Judith returned to the University of Maine for her second year, but departed with her future first husband, during an epic snow storm, to enjoy adventures in Florida, Venice Beach, Calif., and Oregon. Judith and her husband returned to live in Cambridge, Mass., where she completed her undergraduate degree at Boston State College. While sitting with a group of her friends discussing their futures, it was “decided” that Judith should become a librarian. Then, as a single mom, Judith negotiated the challenges of attending classes while working at a school library, and caring for her young daughter, Jennifer. Judith persevered, obtaining her MLS from the University of Rhode Island in 1981 and then accepting a position with the Fogler Library at the University of Maine. Judith was assigned work at what has now become the UMA Bangor campus. Later, she was placed in charge of the library, and by gaining the support of the students and faculty, successfully negotiated several difficult administration decisions, the worst being to close the library and transfer the collection to the main library. However, Judith, with help from the faculty and students, was able to\ prevail and the library was kept open. Judith was especially appreciated for her collection development skills while being forced to work with limited budgets. Under Judith’s guidance, the library flourished as a valuable asset for the university, and upon her retirement, the new library she helped organize was named in her honor: The Nottage Library.

In 1988, Judith was living in a apartment on 5th Street in Bangor with her daughter, Jennifer, when she received a letter that would ultimately alter the rest of her life. After more than 28 years, Norman had written to her explaining that his wife had recently died, and he wanted to know why Judith had broken off their relationship, not wanting to repeat whatever he had done now that he was dating again. Judith was very hesitant to respond, but being convinced by a close friend, she replied trying to recall her feelings on that night long ago. Other letters followed, then phone calls, and ultimately Norman drove from Horseheads, N.Y., on Feb. 14, to once again meet Judith. More visits followed. The relationship grew, and they were married on Nov. 26, 1988 in Judith’s living room with friends and family present. They purchased a home in Hampden in 1989., and after Judith retired from the University, Norm and Judy enjoyed trips to the Outer Banks sharing a beach house with Norm’s sister and her husband, as well as yearly trips to Boothbay Harbor, Cobscook Bay State Park, and her favorite, spots in Rangeley.

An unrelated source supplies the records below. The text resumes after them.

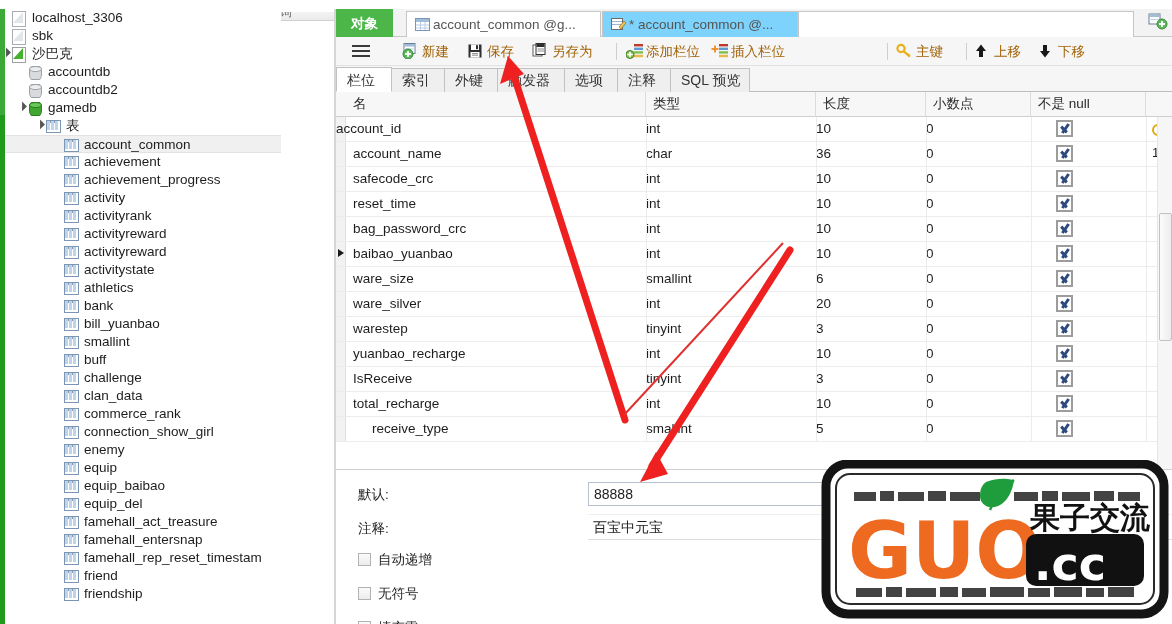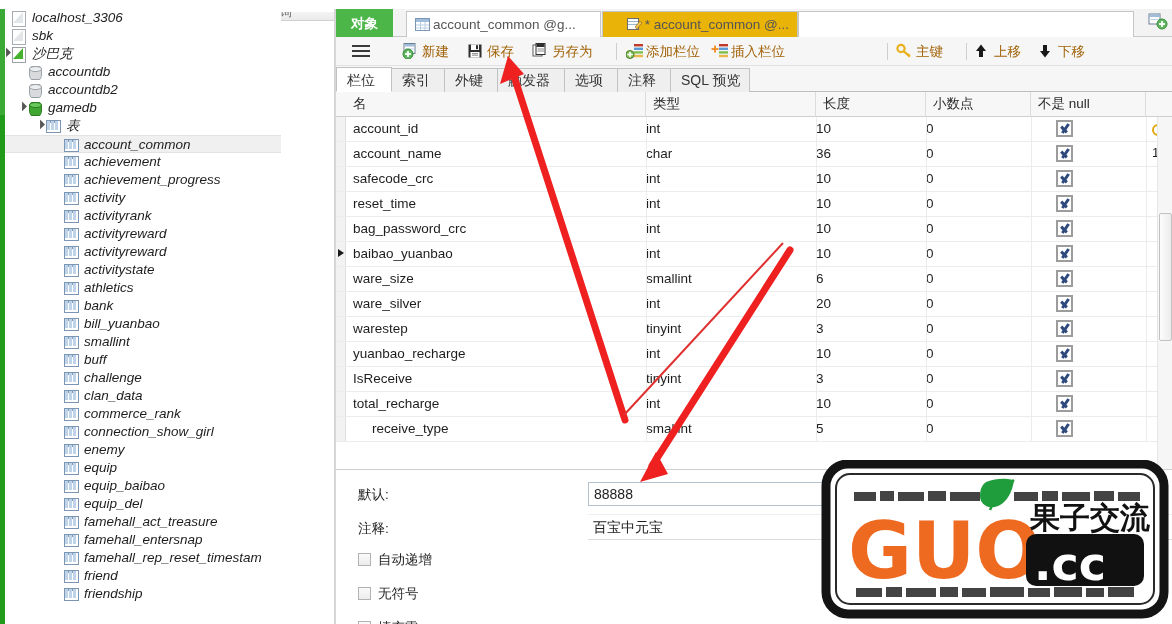--- a/index.html
+++ b/index.html
@@ -37,21 +37,21 @@
     background: #3aa935;
   }
   .left-accent2 {
     position: absolute; left: 0; top: 115px; width: 5px; height: 509px;
     background: #1f9a1a;
   }
 
   
   .tree-panel {
     position: absolute; left: 5px; top: 9px; width: 276px; height: 615px;
-    background: #ffffff; overflow: hidden; font-style: italic;
+    background: #ffffff; overflow: hidden;
   }
   .tree-row {
     position: relative; height: 18px; line-height: 18px;
     white-space: nowrap; font-size: 13.5px; padding-left: 0;
   }
   .tree-row.sel { background: #f0f0f0; border-top: 1px solid #e2e2e2; border-bottom: 1px solid #e2e2e2; }
   .tw { display: inline-block; width: 12px; text-align: center; vertical-align: top;
         color: #555; font-size: 8px; line-height: 18px; }
   .tw.open::before { content: "\25E2"; display: inline-block; transform: translateY(-2px) rotate(-45deg); font-size: 9px; }
   .ico { display: inline-block; width: 16px; height: 14px; vertical-align: -3px; position: relative; margin-right: 5px; }
@@ -292,21 +292,21 @@
           <svg width="15" height="13" viewBox="0 0 15 13">
             <rect x="0.5" y="0.5" width="14" height="12" fill="#fff" stroke="#7b96b5"></rect>
             <rect x="1" y="1" width="13" height="3" fill="#9fbcd9"></rect>
             <line x1="1" y1="7" x2="14" y2="7" stroke="#b9cde2"></line>
             <line x1="1" y1="10" x2="14" y2="10" stroke="#b9cde2"></line>
             <line x1="5.5" y1="4" x2="5.5" y2="12" stroke="#b9cde2"></line>
             <line x1="10" y1="4" x2="10" y2="12" stroke="#b9cde2"></line>
           </svg>
         </span><span>account_common @g...</span>
       </div>
-      <div class="tab" style="left:266px; width:196px; z-index:4; background:#eab308;text-align:right;">
+      <div class="tab" style="left:266px; width:196px; z-index:4; background:#7dd3fc;">
         <span class="ti">
           <svg width="15" height="13" viewBox="0 0 15 13">
             <rect x="0.5" y="0.5" width="11" height="11" fill="#fff" stroke="#6b6b6b"></rect>
             <line x1="1" y1="3.5" x2="11" y2="3.5" stroke="#9fb5cc"></line>
             <line x1="1" y1="6.5" x2="11" y2="6.5" stroke="#9fb5cc"></line>
             <path d="M8 9 L13 3 L15 5 L10 11 Z" fill="#f2c14e" stroke="#7a6020" stroke-width="0.6"></path>
           </svg>
         </span><span>* account_common @...</span>
       </div>
       <div class="tab-blank" style="left:462px; width:336px; background:#ffffff;"></div>
@@ -453,21 +453,21 @@
         <div class="gh" style="left:10px;  width:300px;">名</div>
         <div class="gh" style="left:310px; width:170px;">类型</div>
         <div class="gh" style="left:480px; width:110px;">长度</div>
         <div class="gh" style="left:590px; width:105px;">小数点</div>
         <div class="gh" style="left:695px; width:115px;">不是 null</div>
         <div class="gh" style="left:810px; width:26px; border-right:none;"></div>
       </div>
       <div id="grid-rows">
           <div class="grow" style="top: 25px;">
             <div class="gsel"></div>
-            <div class="gc" style="left: 17px; width: 290px;">account_id</div>
+            <div class="gc" style="left: 0; width: 290px;">account_id</div>
             <div class="gc" style="left: 310px; width: 165px;">int</div>
             <div class="gc" style="left: 480px; width: 105px;">10</div>
             <div class="gc" style="left: 590px; width: 100px;">0</div>
             <div class="gvline" style="left: 310px; height: 24px;"></div>
             <div class="gvline" style="left: 480px; height: 24px;"></div>
             <div class="gvline" style="left: 590px; height: 24px;"></div>
             <div class="gvline" style="left: 695px; height: 24px;"></div>
             <div class="gvline" style="left: 810px; height: 24px;"></div>
             <div class="chk" style="left: 720px;"></div>
             <div class="keycell" style="left: 816px;"><span class="key-glyph"></span><span>1</span></div>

Judith’s diagnosis of Parkinson’s Disease and Vascular Dementia occurred in December, 2019, just before the pandemic began. Being trapped at home by the pandemic for the following summer robbed Judith of her last opportunity to travel and enjoy life as she had before. To address the effects these diseases had on her quality of life, those who cherished her found many ways to bring her joy. Through audio books, long rides on winding back roads, and colorful birds visiting her windows, Judith was still able to experience moments of peace and pleasure. She received love, support, and care from Loving Touch In Home Care and the family thanks: Adrienne, Alex, Allyson, Amy, Ciara, Donna, Edith, Elizabeth, Jan, Kayla, Kelly, Kristina, Laura, Melinda, Ruth, Sarah, Sharon, Stacey, Tammi, Theresa, Wanitta, and Wendy for the many weeks of loving care and attention they gave Judith. The family also thanks Hospice nurse, Laura, and the Hospice team for the care and support that allowed Judith a peaceful passing.

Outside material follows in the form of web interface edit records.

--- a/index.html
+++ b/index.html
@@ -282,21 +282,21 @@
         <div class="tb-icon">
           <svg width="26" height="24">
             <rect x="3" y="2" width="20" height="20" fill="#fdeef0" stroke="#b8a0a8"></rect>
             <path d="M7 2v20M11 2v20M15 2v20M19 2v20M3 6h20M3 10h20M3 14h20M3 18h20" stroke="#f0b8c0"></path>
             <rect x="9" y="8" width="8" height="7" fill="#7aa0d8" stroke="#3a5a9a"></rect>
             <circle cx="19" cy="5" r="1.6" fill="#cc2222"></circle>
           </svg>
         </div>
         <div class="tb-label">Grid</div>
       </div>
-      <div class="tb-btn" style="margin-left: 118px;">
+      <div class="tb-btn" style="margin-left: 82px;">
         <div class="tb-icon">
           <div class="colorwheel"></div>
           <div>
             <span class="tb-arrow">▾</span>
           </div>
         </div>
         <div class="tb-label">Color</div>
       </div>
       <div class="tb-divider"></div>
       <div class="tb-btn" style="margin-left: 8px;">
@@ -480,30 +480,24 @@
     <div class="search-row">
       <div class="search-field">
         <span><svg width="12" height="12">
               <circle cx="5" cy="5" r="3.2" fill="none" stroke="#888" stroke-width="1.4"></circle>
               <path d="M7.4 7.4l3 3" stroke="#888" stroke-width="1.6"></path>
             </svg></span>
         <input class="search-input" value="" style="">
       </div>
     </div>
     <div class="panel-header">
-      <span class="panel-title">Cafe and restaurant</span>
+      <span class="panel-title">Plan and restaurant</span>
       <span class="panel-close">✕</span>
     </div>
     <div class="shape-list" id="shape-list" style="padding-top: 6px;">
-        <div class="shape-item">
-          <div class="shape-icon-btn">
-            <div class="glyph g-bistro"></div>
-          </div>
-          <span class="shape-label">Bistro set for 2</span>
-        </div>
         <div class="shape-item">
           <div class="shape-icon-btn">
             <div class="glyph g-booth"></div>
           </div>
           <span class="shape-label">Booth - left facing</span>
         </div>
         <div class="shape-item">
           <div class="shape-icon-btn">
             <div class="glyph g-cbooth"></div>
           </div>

A gathering to remember Judith, meet her family and friends, and exchange memories and stories will be held at her home at 82 Emerson Mill Rd., Hampden on Sunday the Oct. 10 from 10 a.m. to 4 p.m. Masks will be necessary due to Covid and the presence of young children.

Condolences to the family may be expressed at BrookingsSmith.com.

The family requests that, if gifts are offered in Judith’s memory, that they be made to the Parkinson’s Foundation.